Avec En route vers la Gloire, Hal Ashby, à la façon de Michael Cimino et de sa Porte du Paradis, parvient à concilier le ton contestataire du Nouvel Hollywood avec un sens de l’épique et de l’Americana.
Adaptation de l’autobiographie de Woody Guthrie, En route vers la Gloire est centré sur la vie du chanteur folk entre 1936 et 1940. A 24 ans, Guthrie laisse sa famille (une femme et deux enfants) et sa terre (le Texas, ravagé par le Dust Bowl), pour la Californie, suivant des milliers de okies dans leur migration et leur quête de travail. Révolté par l’exploitation de ouvriers agricoles, sous payés par les patrons, il va se lancer dans une lutte pro-syndicaliste avec comme seule arme sa guitare et ses chansons engagées. Sa proximité avec le peuple et sa soif de liberté lui permettent de se détourner des pièges de la Gloire et il se dirigera alors vers New York pour continuer son combat.
Film épique (de près de 2h30), En route vers la Gloire illustre une page de l’histoire de l’Amérique. Dans cette période de Grande Dépression, l’espoir, incarné par Woody Guthrie, semble être la seule façon de sortir du misère. Les images du Dust Bowl et des camps de travailleurs sont très impressionnantes : on n’est pas loin des Raisins de la Colère de Steinbeck mais aussi du film de John Ford ou des photographies de Dorothea Lange, œuvres qui partagent la même volonté de montrer la dignité de l’homme dans la pauvreté.
Le récit de la vie errante et mouvementée de ce grand patriote est aussi grandiose. Ceci explique le sentiment que la biographie tourne parfois à l’hagiographie. La photographie d’Haskell Wexler [1], sépia et nostalgique, contribue également à donner au film un aspect un peu académique. On peut néanmoins nuancer ce classicisme avec la modernité de la mise en scène dont la souplesse est due à la toute première utilisation de la steady cam.
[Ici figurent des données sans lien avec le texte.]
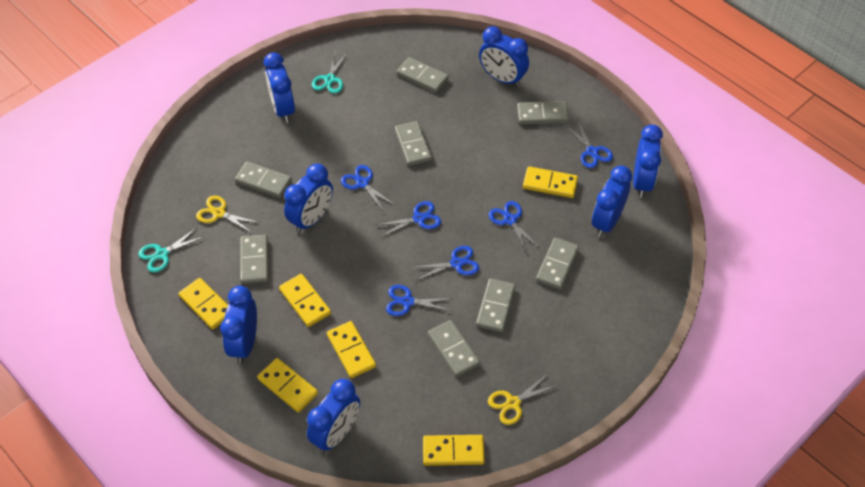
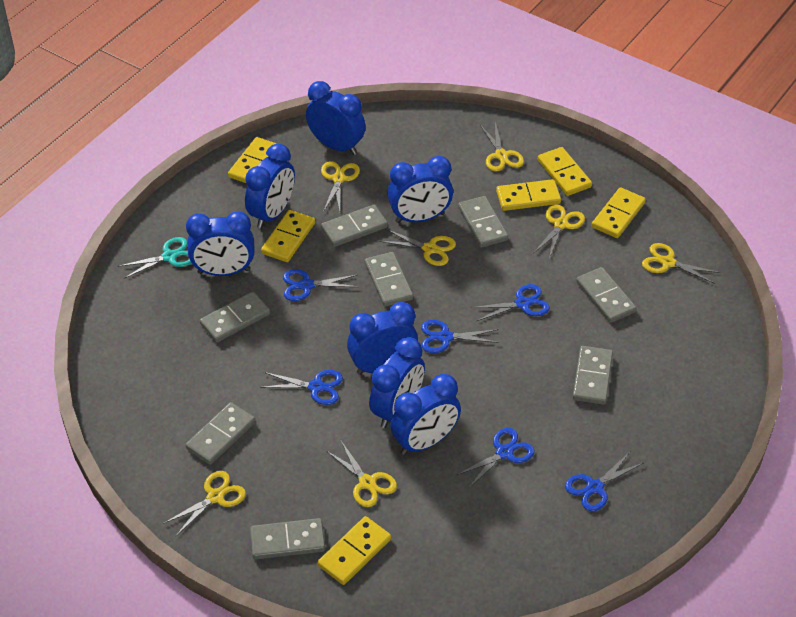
turquoise scissors: 2 -> 1
yellow scissors: 2 -> 7

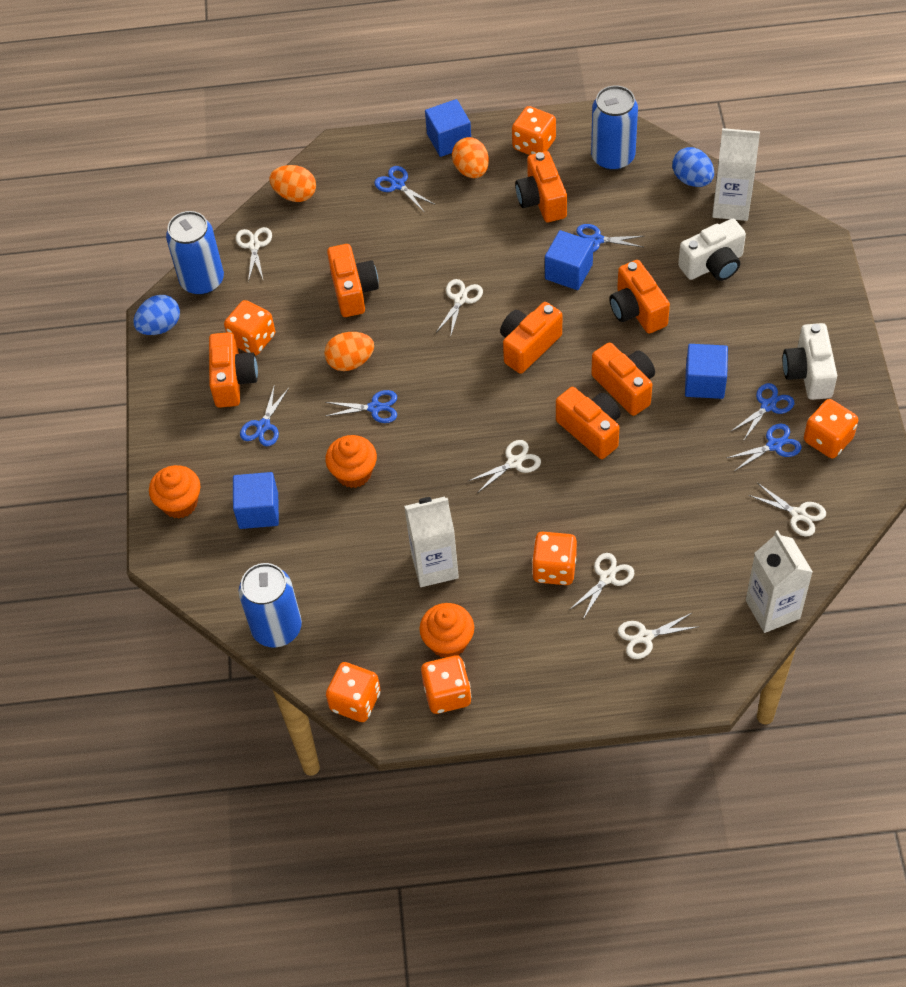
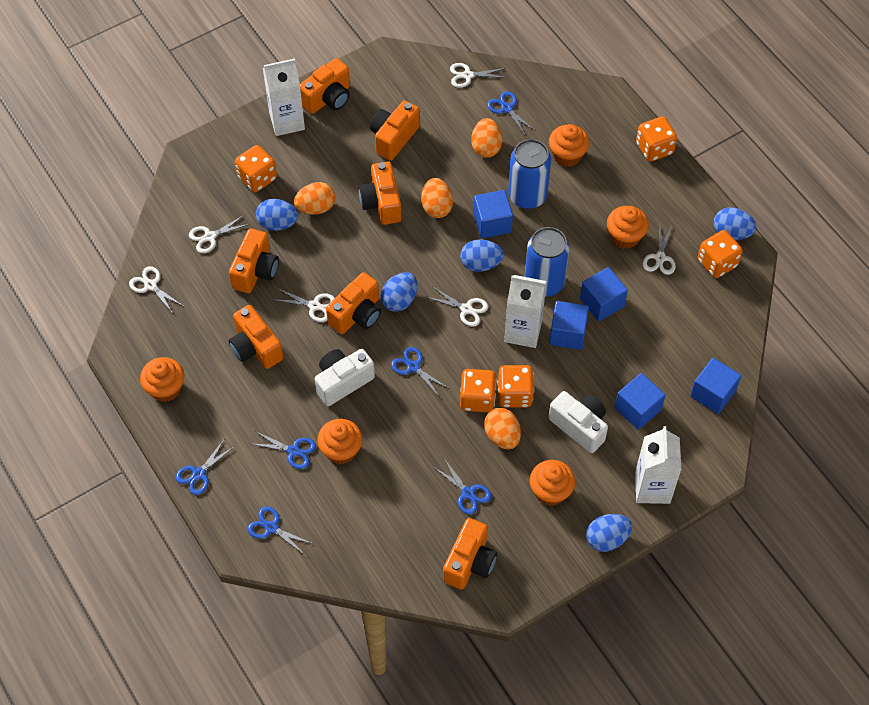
blue can: 3 -> 2
blue cube: 4 -> 5
blue egg: 2 -> 5
orange cupcake: 3 -> 5
orange dice: 6 -> 5
orange egg: 3 -> 4

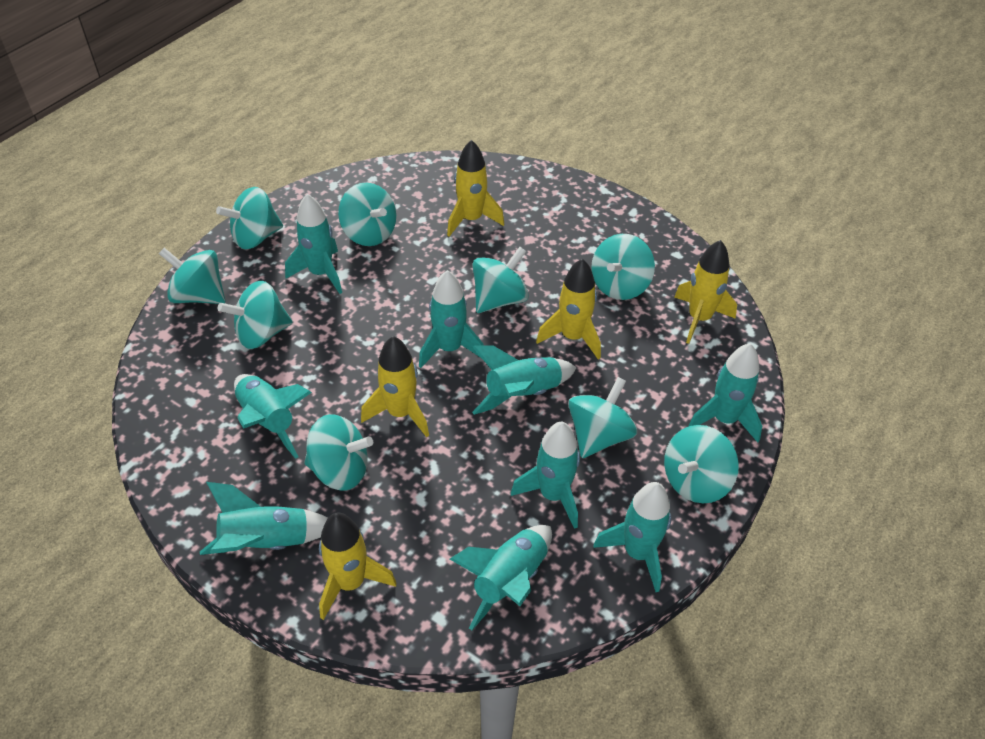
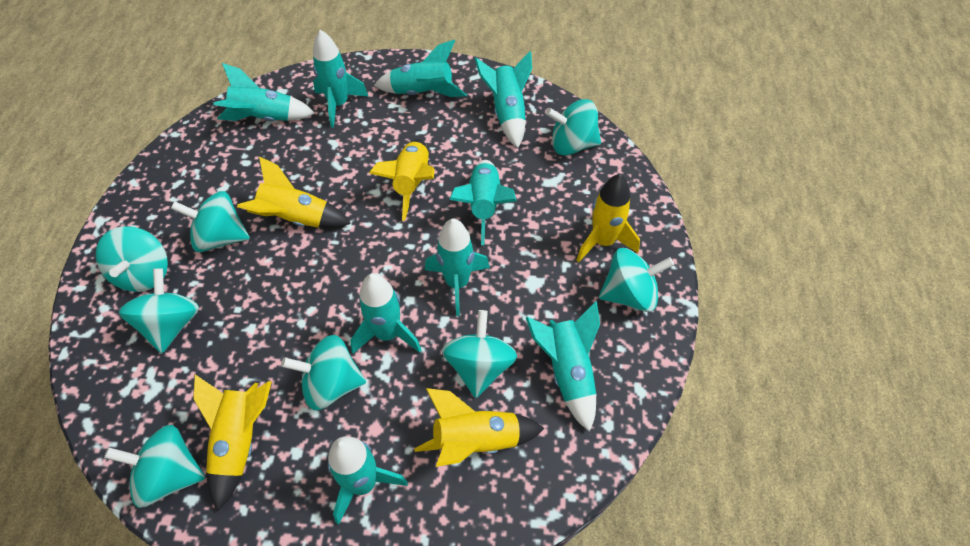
turquoise spinning top: 9 -> 8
Woody Guthrie reste une figure contestataire et libertaire, adulée par la génération des années 60 (Bob Dylan, Joan Baez, Phil Ochs...). Bien qu’il ne fut jamais membre du parti communiste, Guthrie était engagé bien à gauche. Hal Ashby, qui avait passé son enfance dans une petite ferme de l’Utah dans les années 30, s’est senti proche de Guthrie : sans aucun doute, il a pu se reconnaître dans ce personnage de marginal indépendant.
Du point de vue de la distribution, David Carradine est parfait dans le rôle du chanteur. Il semble poursuivre son rôle de syndicaliste convaincu qu’il avait tenu dans Boxcar Bertha de Scorsese (1972) [2]. Interprétant lui-même les chansons de Guthrie, il venait de se lancer dans la musique et avait sorti l’année précédente un album unique intitulé Grasshopper.
Toujours authentique, En Route vers la Gloire mêle avec intelligence l’enthousiasme innocent à la contestation ardente.
26.11.11.
[1] Haskell Wexler gagna l’oscar de la meilleure photographie 1976 pour En Route vers la Gloire. Il s’agit de sa deuxième statuette, après celle remportée pour son travail sur Qui a peur de Virginia Woolf ? en 1966. En Route vers la Gloire a aussi remporté l’oscar de la meilleure bande-son.
[2] Il faut re-contextualiser la sortie d’En Route pour la Gloire dans l’époque où l’on redécouvrait les grands noms de la culture gauchiste : le syndicaliste Joe Hill a fait l’objet d’un film par Bo Widerberg en 1971 alors que le journaliste américain et communiste John Reed est sujet de Reds (1981) de Warren Beatty.
[2] Il faut re-contextualiser la sortie d’En Route pour la Gloire dans l’époque où l’on redécouvrait les grands noms de la culture gauchiste : le syndicaliste Joe Hill a fait l’objet d’un film par Bo Widerberg en 1971 alors que le journaliste américain et communiste John Reed est sujet de Reds (1981) de Warren Beatty.